Tailoring porosity and antibacterial activity in MgO/ZrO2-modified kaolin ceramics for use in wastewater filtration systems

Abstract

The advancement of natural ceramic materials with multifunctional properties is essential for promoting sustainable solutions in wastewater treatment and microbial control. This study examines kaolinite-based ceramics from Algerian DjebelDebbagh clay (DD2) modified with magnesium oxide (MgO) at concentrations of 0, 40, and 80 wt%, both with and without the addition of 38 wt% zirconium dioxide (ZrO₂) (DD2Z), to evaluate their structural, adsorptive, and antibacterial properties.

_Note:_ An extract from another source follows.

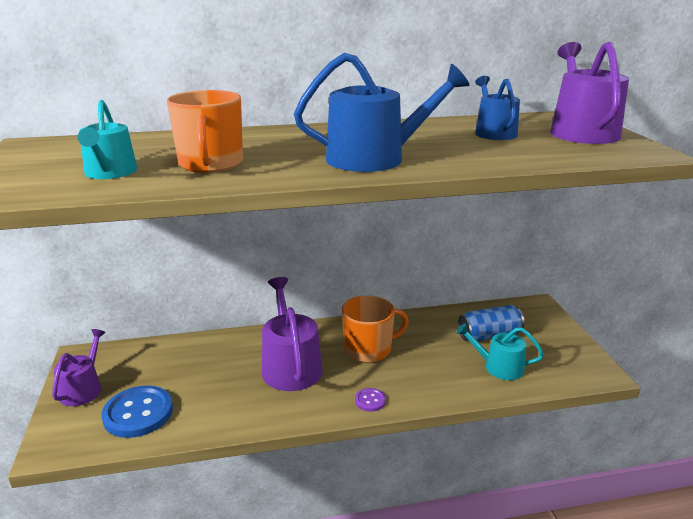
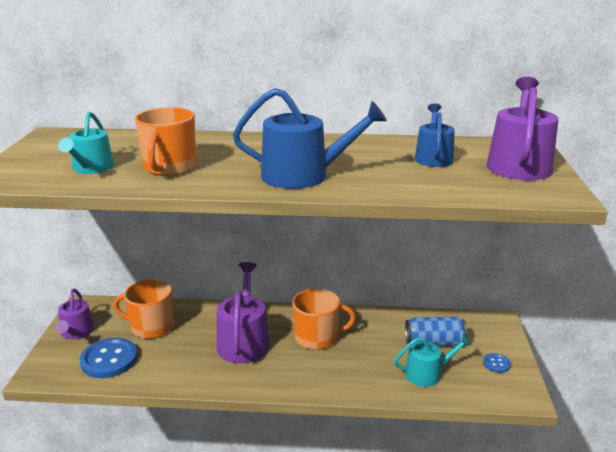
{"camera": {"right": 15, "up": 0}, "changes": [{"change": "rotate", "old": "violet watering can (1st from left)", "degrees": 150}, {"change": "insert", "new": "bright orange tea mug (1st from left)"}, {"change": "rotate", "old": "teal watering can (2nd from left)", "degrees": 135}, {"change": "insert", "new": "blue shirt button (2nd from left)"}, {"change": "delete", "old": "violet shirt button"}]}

Ceramic composites were synthesized through high-temperature sintering and characterized using X-ray diffraction (XRD), scanning electron microscopy with energy-dispersive X-ray spectroscopy (SEM/EDS), Brunauer-Emmett-Teller (BET) surface area analysis, thermogravimetric analysis (TGA) and atomic force microscopy analysis (AFM). Phase analysis indicated the development of mullite, spinel, zircon, and magnesium silicate phases, which progressed with higher MgO content. The incorporation of ZrO₂ enhanced mesoporosity and surface area, whereas MgO improved permeability and facilitated bacterial inactivation. The antibacterial activity against Pseudomonas putida was assessed through immersion and agar diffusion methods, revealing that the DD2Z + 80 wt% MgO sample demonstrated the highest inhibition rate of 75 % and the largest inhibition zone measuring 12.5 mm. Liquid diffusion tests confirmed enhanced wettability and pore connectivity in the ZrO₂-MgO systems. The findings indicate that MgO- and ZrO₂-modified natural kaolinite ceramics may serve as cost-effective, durable, and antibacterial materials suitable for integrated wastewater treatment applications.